While many data on molecular epidemiology of MRSA are available for North America, Western Europe and Australia, much less is known on the distribution of MRSA clones elsewhere. Here, we describe a poorly known lineage from the Middle East, CC1153, to which several strains from humans and livestock belong. Isolates were characterised using DNA microarrays and one isolate from the United Arab Emirates was sequenced using Nanopore technology. CC1153 carries agr II and capsule type 5 genes. Enterotoxin genes are rarely present, but PVL is common. Associated spa types include t504, t903 and t13507. PVL-positive CC1153-MSSA were found in Egyptian cattle suffering from mastitis. It was also identified among humans with skin and soft tissue infections in Saudi Arabia, France and Germany.
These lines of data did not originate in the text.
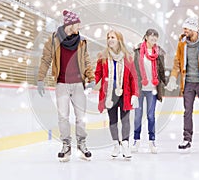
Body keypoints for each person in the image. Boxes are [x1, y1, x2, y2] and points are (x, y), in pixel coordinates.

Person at [37, 10, 95, 161]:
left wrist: (91, 77)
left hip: (78, 84)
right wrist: (40, 79)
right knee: (63, 117)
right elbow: (45, 59)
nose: (79, 27)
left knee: (81, 117)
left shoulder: (81, 41)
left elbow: (86, 60)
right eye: (77, 24)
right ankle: (66, 146)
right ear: (70, 25)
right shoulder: (54, 40)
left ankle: (82, 144)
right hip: (62, 83)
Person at [165, 16, 199, 151]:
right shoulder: (182, 43)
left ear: (193, 29)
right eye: (184, 28)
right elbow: (177, 62)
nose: (184, 31)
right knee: (187, 112)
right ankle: (187, 139)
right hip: (188, 83)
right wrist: (173, 77)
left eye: (186, 28)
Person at [94, 29, 139, 159]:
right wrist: (91, 83)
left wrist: (135, 94)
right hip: (109, 94)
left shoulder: (128, 58)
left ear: (119, 40)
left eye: (113, 37)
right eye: (108, 37)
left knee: (125, 120)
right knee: (113, 120)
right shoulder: (102, 57)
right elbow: (97, 74)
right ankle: (116, 144)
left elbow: (133, 77)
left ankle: (125, 144)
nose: (110, 40)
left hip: (125, 93)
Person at [132, 29, 166, 153]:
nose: (153, 42)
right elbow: (133, 70)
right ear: (146, 37)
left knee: (151, 116)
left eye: (155, 40)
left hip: (153, 89)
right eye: (151, 39)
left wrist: (165, 83)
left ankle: (152, 141)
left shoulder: (159, 52)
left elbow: (161, 70)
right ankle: (136, 140)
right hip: (140, 88)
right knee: (137, 116)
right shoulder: (137, 51)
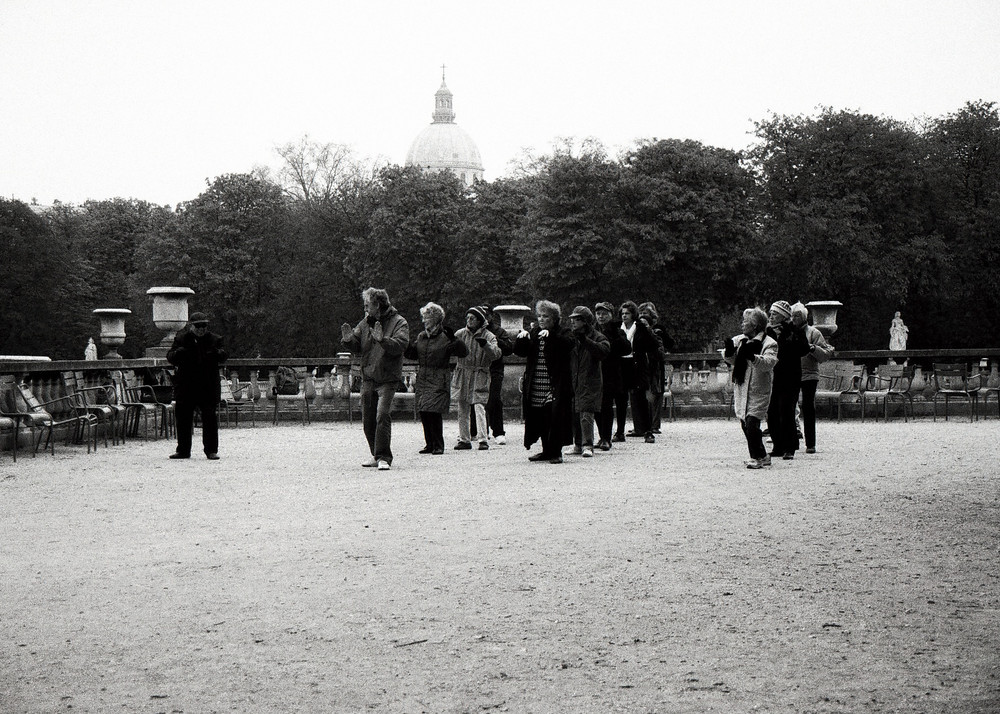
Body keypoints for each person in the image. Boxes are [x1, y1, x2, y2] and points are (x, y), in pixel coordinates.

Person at [341, 287, 409, 471]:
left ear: (377, 305)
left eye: (367, 305)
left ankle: (384, 457)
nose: (364, 309)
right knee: (368, 419)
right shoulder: (365, 323)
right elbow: (357, 343)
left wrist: (383, 340)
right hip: (369, 378)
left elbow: (401, 345)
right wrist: (348, 340)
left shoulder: (399, 322)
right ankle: (376, 453)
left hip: (387, 378)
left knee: (382, 415)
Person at [514, 300, 575, 464]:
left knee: (554, 416)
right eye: (539, 316)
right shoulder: (534, 332)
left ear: (554, 318)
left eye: (545, 316)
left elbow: (569, 344)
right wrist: (522, 339)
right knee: (539, 417)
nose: (541, 319)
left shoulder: (564, 332)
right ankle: (546, 450)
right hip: (536, 382)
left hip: (555, 383)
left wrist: (552, 336)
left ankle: (556, 451)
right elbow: (521, 353)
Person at [404, 302, 467, 455]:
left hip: (439, 377)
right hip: (423, 378)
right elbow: (413, 355)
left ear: (435, 319)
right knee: (424, 411)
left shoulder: (446, 336)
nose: (423, 321)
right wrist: (405, 345)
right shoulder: (421, 336)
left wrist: (454, 340)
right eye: (423, 318)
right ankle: (430, 444)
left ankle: (438, 444)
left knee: (434, 411)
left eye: (426, 318)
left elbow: (463, 352)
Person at [166, 311, 228, 460]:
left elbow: (224, 356)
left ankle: (211, 450)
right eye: (198, 326)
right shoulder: (181, 339)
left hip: (207, 386)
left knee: (210, 420)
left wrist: (217, 353)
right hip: (187, 386)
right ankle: (183, 450)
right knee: (183, 420)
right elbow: (170, 357)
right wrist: (178, 353)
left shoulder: (215, 339)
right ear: (191, 326)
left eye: (204, 326)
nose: (201, 329)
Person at [724, 307, 778, 469]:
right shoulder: (740, 340)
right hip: (742, 388)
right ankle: (761, 455)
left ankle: (757, 457)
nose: (742, 324)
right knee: (745, 424)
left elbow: (768, 363)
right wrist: (728, 352)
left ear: (755, 326)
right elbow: (733, 360)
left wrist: (753, 357)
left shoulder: (770, 343)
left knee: (752, 423)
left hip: (758, 389)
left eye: (745, 322)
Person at [452, 305, 502, 451]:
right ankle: (464, 439)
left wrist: (486, 345)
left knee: (479, 406)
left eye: (472, 318)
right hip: (463, 372)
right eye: (467, 318)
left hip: (480, 372)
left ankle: (482, 439)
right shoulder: (461, 334)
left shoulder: (488, 336)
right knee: (462, 406)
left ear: (479, 320)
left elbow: (496, 354)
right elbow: (451, 347)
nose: (469, 320)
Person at [766, 300, 810, 460]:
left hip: (791, 375)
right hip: (775, 375)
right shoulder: (769, 331)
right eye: (770, 313)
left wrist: (789, 341)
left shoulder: (793, 330)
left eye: (774, 314)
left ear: (782, 316)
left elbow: (804, 349)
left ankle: (789, 447)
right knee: (772, 411)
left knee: (787, 410)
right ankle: (778, 445)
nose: (771, 316)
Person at [792, 302, 834, 455]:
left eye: (796, 315)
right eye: (792, 315)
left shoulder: (814, 333)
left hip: (809, 374)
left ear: (804, 317)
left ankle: (811, 444)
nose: (793, 318)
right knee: (790, 407)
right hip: (792, 373)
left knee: (808, 407)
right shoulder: (789, 332)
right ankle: (792, 442)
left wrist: (812, 348)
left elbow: (825, 354)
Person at [567, 306, 610, 457]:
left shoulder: (597, 336)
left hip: (590, 380)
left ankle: (587, 445)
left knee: (586, 413)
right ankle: (577, 444)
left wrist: (585, 341)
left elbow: (604, 351)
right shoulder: (570, 337)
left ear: (585, 321)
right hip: (573, 379)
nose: (572, 322)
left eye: (576, 320)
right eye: (572, 319)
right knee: (574, 413)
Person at [470, 307, 514, 445]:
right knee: (475, 400)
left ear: (490, 317)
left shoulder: (499, 331)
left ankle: (498, 432)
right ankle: (475, 431)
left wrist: (493, 340)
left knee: (494, 399)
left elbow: (508, 349)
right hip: (478, 369)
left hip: (495, 370)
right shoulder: (472, 330)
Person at [621, 301, 663, 443]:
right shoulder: (619, 328)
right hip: (623, 366)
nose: (624, 316)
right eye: (622, 313)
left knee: (642, 399)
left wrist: (646, 332)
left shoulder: (640, 328)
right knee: (622, 399)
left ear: (633, 314)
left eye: (627, 313)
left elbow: (653, 345)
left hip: (638, 366)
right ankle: (621, 431)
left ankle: (648, 431)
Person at [594, 302, 631, 451]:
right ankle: (603, 435)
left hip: (611, 373)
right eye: (598, 313)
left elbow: (626, 348)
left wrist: (615, 334)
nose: (601, 316)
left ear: (610, 315)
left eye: (604, 313)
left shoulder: (617, 331)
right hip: (595, 372)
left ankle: (605, 437)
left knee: (606, 405)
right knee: (596, 407)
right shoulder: (591, 330)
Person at [638, 301, 671, 434]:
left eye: (645, 313)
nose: (642, 316)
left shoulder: (658, 330)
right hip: (643, 366)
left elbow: (665, 347)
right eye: (640, 313)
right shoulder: (637, 329)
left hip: (655, 366)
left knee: (656, 393)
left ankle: (654, 424)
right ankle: (643, 424)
CC1153-MRSA were mainly observed in Arabian Gulf countries. Some isolates presented with a previously unknown SCCmec/SCCfus chimeric element in which a mec B complex was found together with the fusidic acid resistance gene fusC and accompanying genes including ccrA/B-1 recombinase genes. Other isolates carried SCCmec V elements that usually also included fusC. Distribution and emergence of CC1153-MRSA show the necessity of molecular characterization of MRSA that are resistant to fusidic acid. These strains pose a public health threat as they combine resistance to beta-lactams used in hospitals as well as to fusidic acid used in the community. Because of the high prevalence of fusC-positive MRSA in the Middle East, sequences and descriptions of SCC elements harbouring fusC and/or mecA are reviewed. When comparing fusC and its surrounding regions from the CC1153 strain to available published sequences, it became obvious that there are four fusC alleles and five distinct types of fusC gene complexes reminiscent to the mec complexes in SCCmec elements. Likewise, they are associated with different sets of ccrA/B recombinase genes and additional payload that might include entire mec complexes or SCCmec elements.